How is India’s lending landscape catching up with first-time borrowers?

In India, millions of first-time borrowers face a catch-22: without a credit history, they can’t get a loan; without a loan, they can’t build credit. The Reserve Bank of India has now stepped in to change this.

If you have ever applied for a loan, you know just how crucial a credit score can be in securing approval. This 3-digit number often serves as a gateway between borrowers and their aspirations – from homeownership to higher education to starting a small business. The recent clarification by the Union Minister of State in the Ministry of Finance highlighted a key update from the RBI’s directive issued earlier this year. The RBI explicitly states that loan applications cannot be rejected solely because of no credit history. 

 

What does the update mean for first-time loan borrowers?

This is more than just a regulatory update; it signals that India’s lending ecosystem is evolving to reflect the needs of its borrowers – a major step towards greater financial inclusion. 

Discourses around credit often confuse the two related but distinct concepts – credit score and credit history. A credit score is a numerical snapshot, representing a borrower’s credit behaviour into a single benchmark. On the other hand, a credit history encompasses something much broader – it details the entire record of debts availed, timely repayments, and instances of defaults (if any) over time. 
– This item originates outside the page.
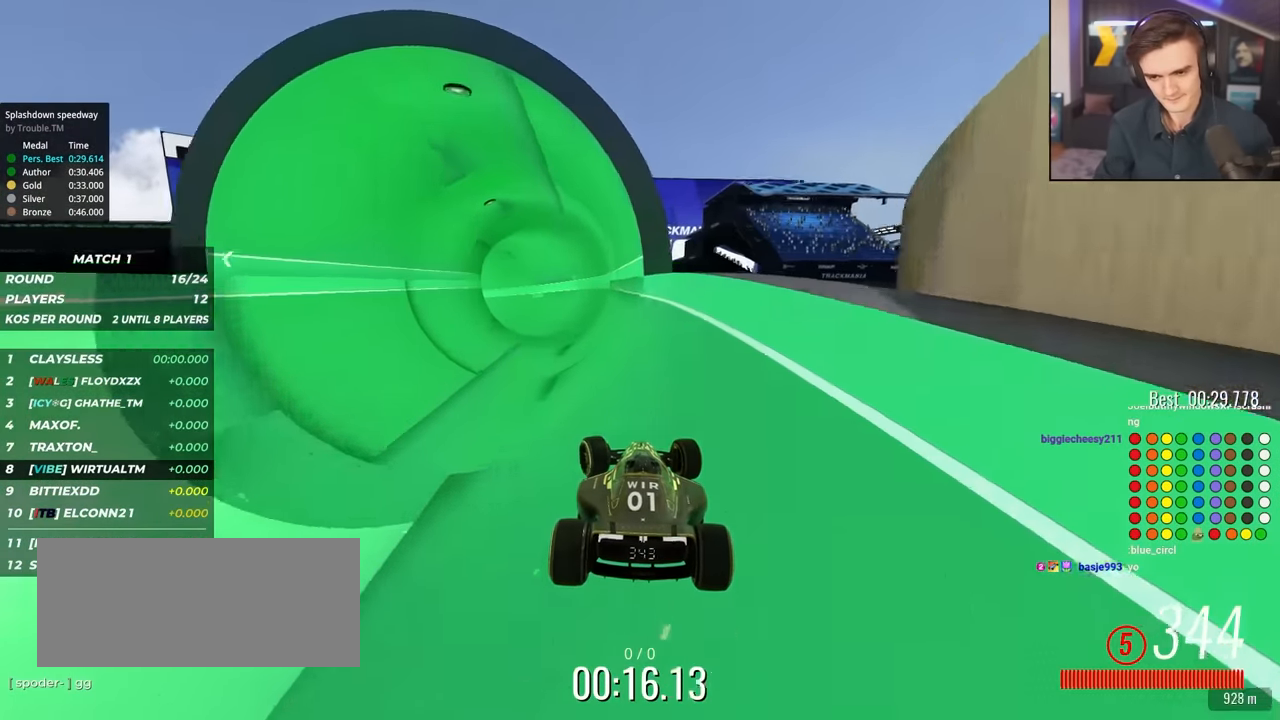
{"keys": ["up"], "events": [[350, "left", "up"], [400, "right", "down"], [433, "right", "up"]]}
While the apex bank has clarified that the absence of a credit score itself cannot be the grounds for loan rejection for first-time borrowers, credit history would still play an important role in assessing the repayment capability of the borrower. 

From a consumer’s perspective, this move is welcoming and transformative. Millions of professionals, gig workers, small entrepreneurs and residents of semi-urban and rural areas manage their finances prudently, but remain invisible because of ‘no credit’ history. This created a paradox: credit was inaccessible without a score, and a score couldn’t be built without credit.
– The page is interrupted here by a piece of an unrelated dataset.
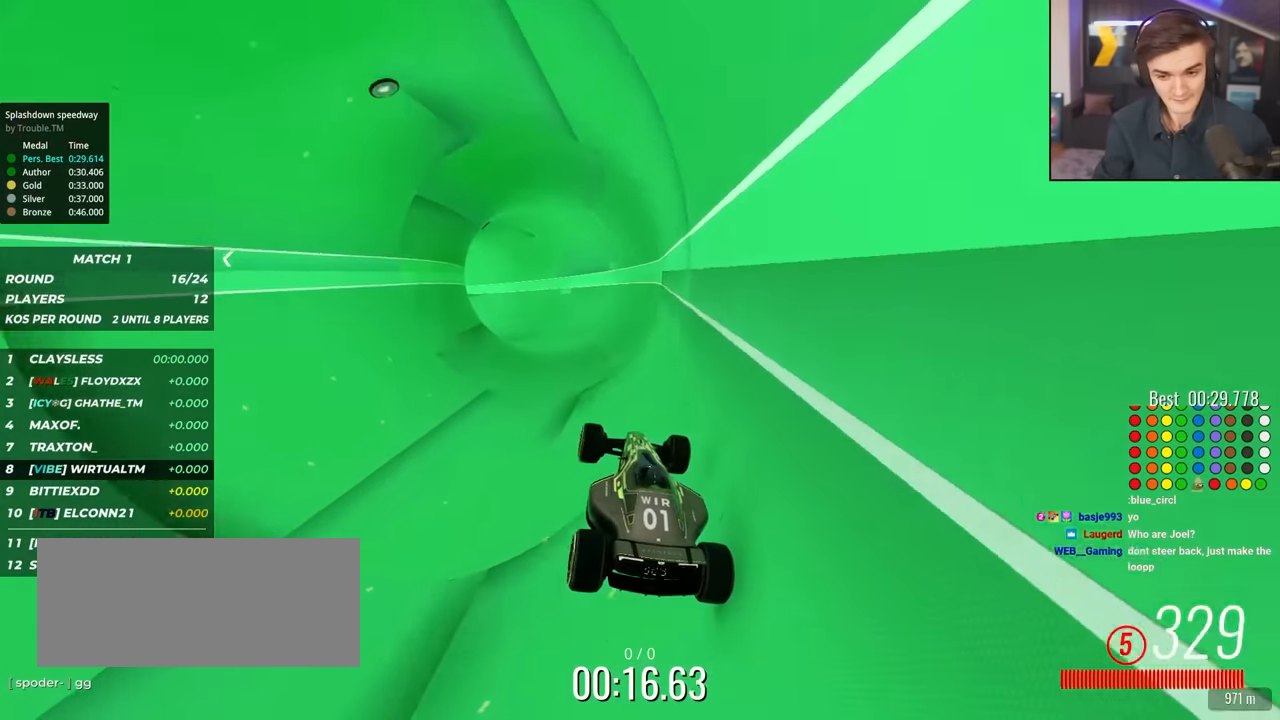
{"keys": ["left", "up"], "events": [[33, "left", "down"], [83, "left", "up"], [83, "right", "down"], [217, "right", "up"], [267, "left", "down"]]}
The RBI has removed this barrier and levelled the playing field. Borrowers who were previously rejected due to a lack of a credit score can now be assessed using alternative indicators such as income stability, digital transaction patterns, utility bill payments, etc. The result, fairer access to credit, an opportunity to build a financial footprint, and wider participation in India’s growth story.

 

Impact on lenders

For lenders, this opens up opportunities to expand into markets that were previously underserved. However, they will have to make cautious efforts in building alternative credit assessment frameworks that are scalable, robust, and regulatory-compliant. Fintechs play a crucial role in this. With tech-driven underwriting, they can incorporate non-traditional data such as rental history, digital payments, and employment records into risk models that complement bureau data. For example, regular rent or electricity bill payments could weigh as much as a credit card bill in assessing repayment ability. This approach will help broaden loan accessibility and maintain portfolio quality via disciplined risk evaluation. 

India is moving toward a hybrid lending model where credit scores remain valuable but are no longer the only measure of creditworthiness. Incorporating borrowers’ credit history from alternative sources will complement traditional data and help foster a more inclusive lending ecosystem.